La batalla en el puerto de Nueva York. Érase una vez, en el puerto de Nueva York, donde se libró la batalla más épica de la historia. Los barcos de guerra se alineaban en el puerto, preparándose para la lucha. Los soldados armados hasta los dientes esperaban en los muelles para recibir a los invasores que habían llegado desde los confines del mundo.
Desde la ciudad, se podía escuchar el ruido de las bombas y los disparos que resonaban por todo el puerto. Los cielos se oscurecían con el humo de los cañones y la gente corría por las calles con miedo en sus corazones.
En medio de todo esto, estaba un hombre llamado Jack. Era un mercenario, un guerrero que había luchado en muchas batallas a lo largo de su vida. Jack estaba en la ciudad para conseguir un trabajo, pero en su lugar encontró algo mucho más grande: una lucha por la supervivencia de la ciudad.
Jack sabía que tenía que hacer algo. Si la ciudad caía, el mundo entero estaría en peligro. Así que corrió hacia el puerto, buscando a alguien que pudiera darle una posición en el campo de batalla.

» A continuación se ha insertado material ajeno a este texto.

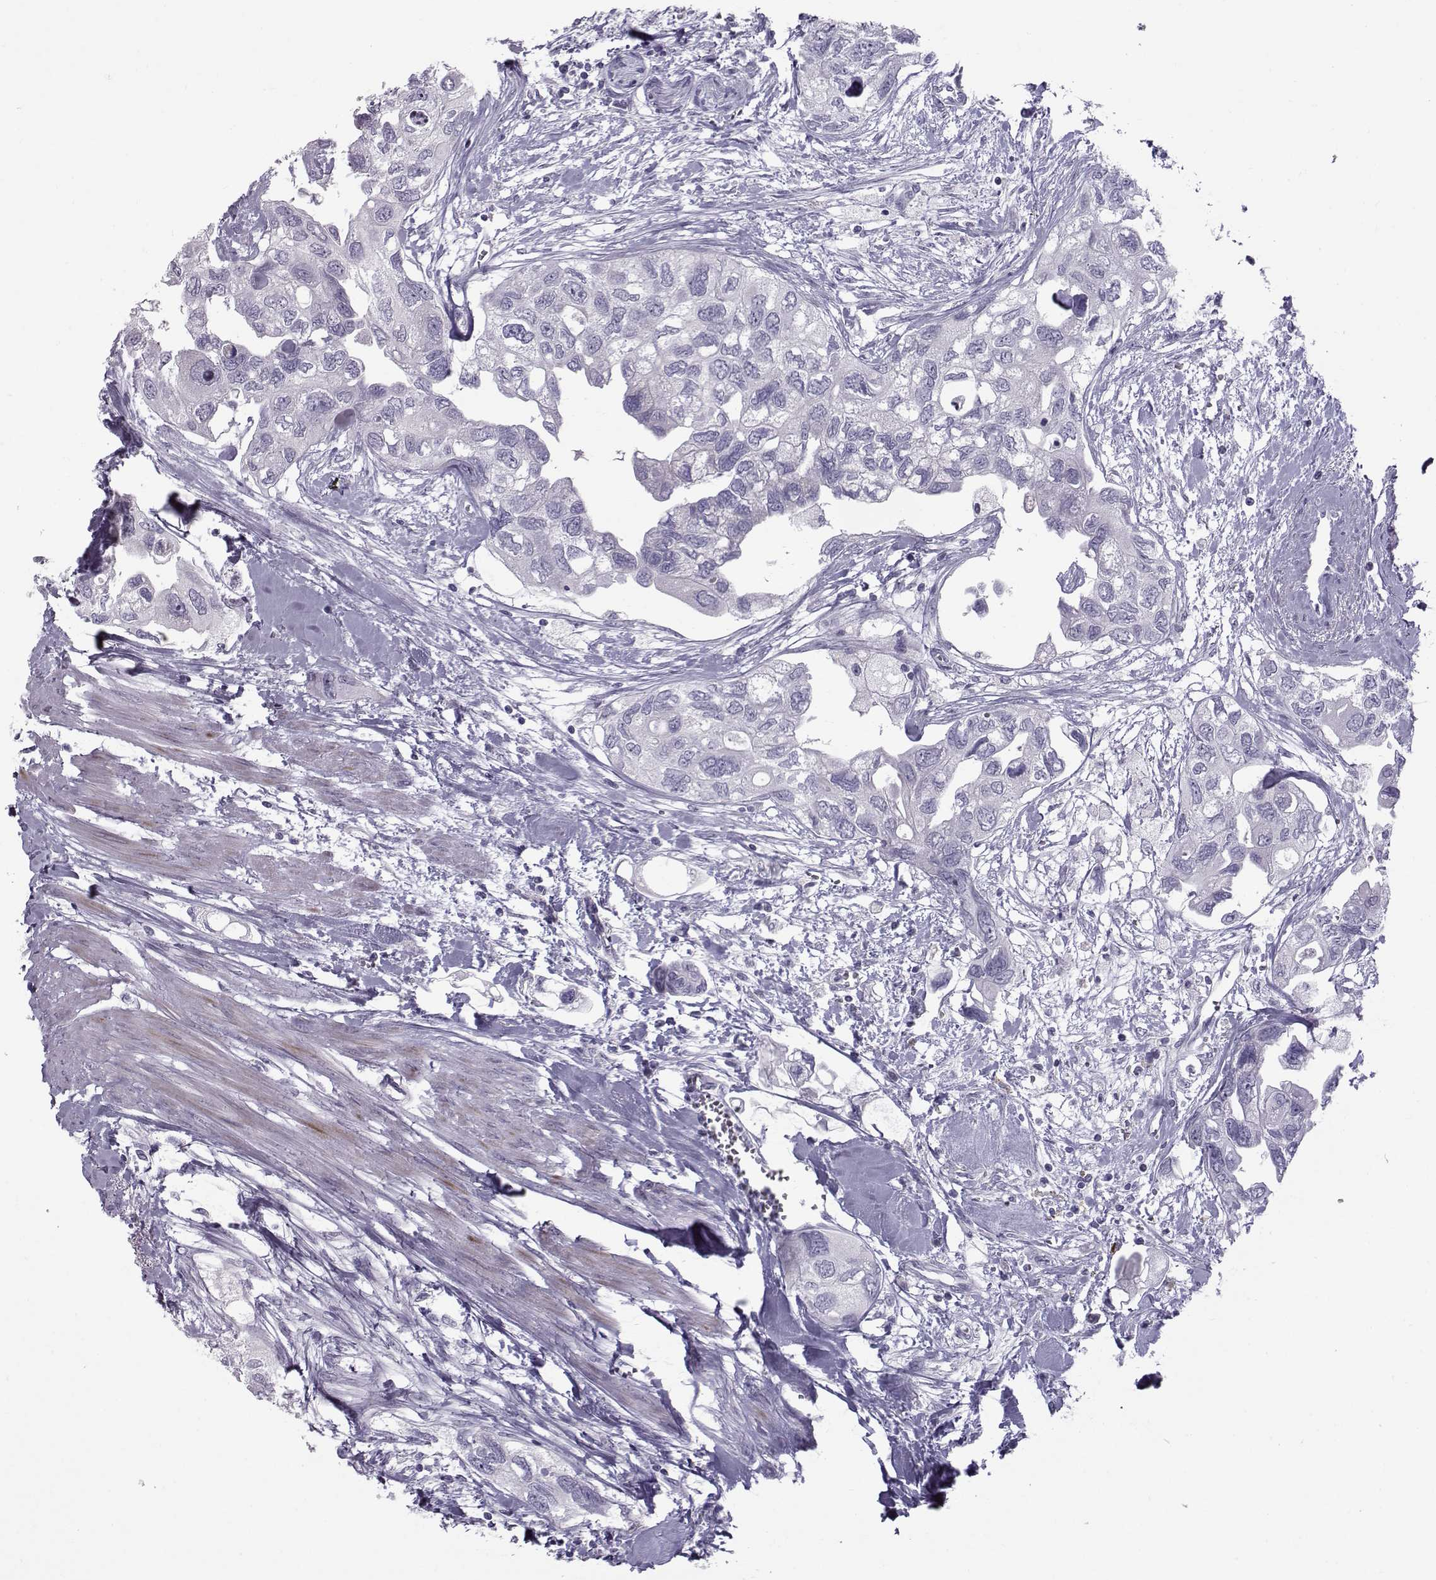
{"staining": {"intensity": "negative", "quantity": "none", "location": "none"}, "tissue": "urothelial cancer", "cell_type": "Tumor cells", "image_type": "cancer", "snomed": [{"axis": "morphology", "description": "Urothelial carcinoma, High grade"}, {"axis": "topography", "description": "Urinary bladder"}], "caption": "This is a photomicrograph of immunohistochemistry staining of urothelial cancer, which shows no expression in tumor cells.", "gene": "DMRT3", "patient": {"sex": "male", "age": 59}}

Fue entonces cuando encontró a un hombre alto y delgado, vestido con una chaqueta roja y un sombrero. Era el líder de los soldados, un hombre llamado George.

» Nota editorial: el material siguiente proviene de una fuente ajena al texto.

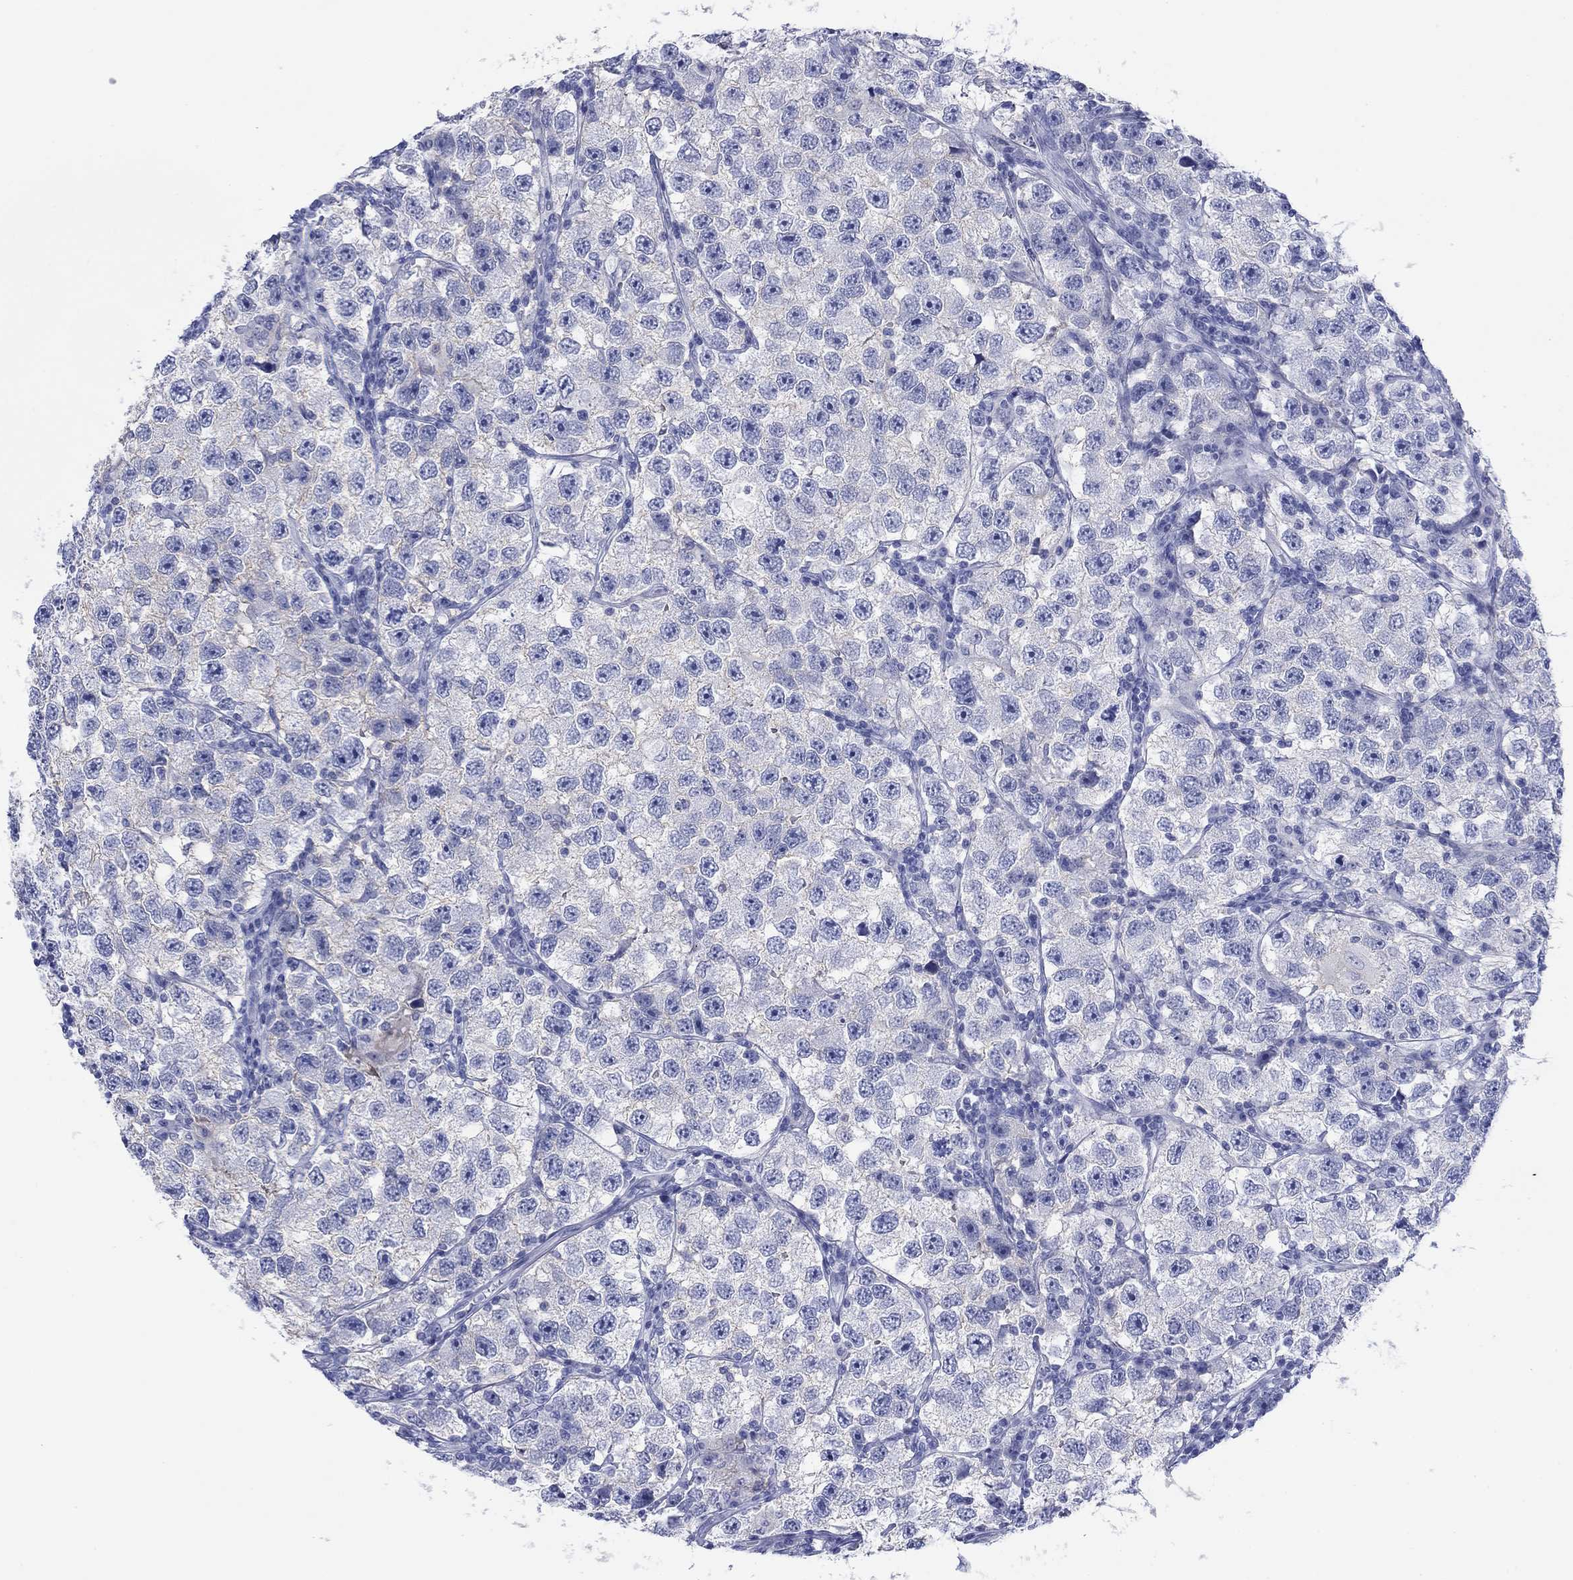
{"staining": {"intensity": "negative", "quantity": "none", "location": "none"}, "tissue": "testis cancer", "cell_type": "Tumor cells", "image_type": "cancer", "snomed": [{"axis": "morphology", "description": "Seminoma, NOS"}, {"axis": "topography", "description": "Testis"}], "caption": "This is an immunohistochemistry (IHC) micrograph of human testis cancer (seminoma). There is no expression in tumor cells.", "gene": "ATP1B1", "patient": {"sex": "male", "age": 26}}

Jack se acercó a él y le ofreció su ayuda. George lo miró de arriba abajo, dudando un poco al principio, pero después de unos minutos decidió que podía usar toda la ayuda que pudiera obtener. Así que lo puso al mando de un grupo de soldados y lo envió al frente de batalla.
La lucha era feroz. La fricción entre las dos facciones se hizo evidente rápidamente. Las armas de fuego no eran lo único que se utilizaba en la batalla; también había espadas, hachas y mazas en juego. La sangre corría por toda la superficie del puerto. Era una lucha verdaderamente brutal.
Jack se paró frente a su escuadrón y les dijo algo que nunca olvidarían: «No estamos aquí solo por nosotros mismos. Estamos luchando por nuestra ciudad. Por nuestra casa. Por nuestras familias. Démosles todo lo que tenemos, porque si no lo hacemos, no les quedará nada».
Los soldados que luchaban bajo su mando tenían un nuevo sentido de propósito; estaban luchando por algo más grande que ellos mismos. Luchaban por la ciudad, por su futuro.
La lucha se prolongó durante horas, el sol se ponía y todavía no había un claro ganador en la batalla. La ciudad estaba tan herida como muerta y la gente se escondía en las sombras, esperando que todo terminara.
Pero entonces, algo increíble sucedió. Desde el otro lado del puerto, vinieron refuerzos. Otros guerreros llegaron de todas partes del mundo para ayudar en la lucha. Había alguien de China y de Japón entre los nuevos combatientes, había grupos provenientes de África y de Europa, y nativos americanos también.
Juntos, los guerreros lucharon hasta que la luz del sol empezó a brillar otra vez. Y cuando los invasores finalmente se dieron por vencidos, la ciudad de Nueva York reveló sus heridas: decenas de personas murieron, muchos guerreros quedaron heridos, y mucho de la ciudad había sido destruido.
Pero Nueva York y su gente habían sobrevivido. Y aunque aún había mucho trabajo por hacer para reconstruir la ciudad, esta lucha épica se quedó grabada en la historia de la humanidad. La ciudad de Nueva York, gracias a los esfuerzos de los guerreros, fuera de su suelo y de otras partes del mundo, pudo sobrevivir y sin duda florecer.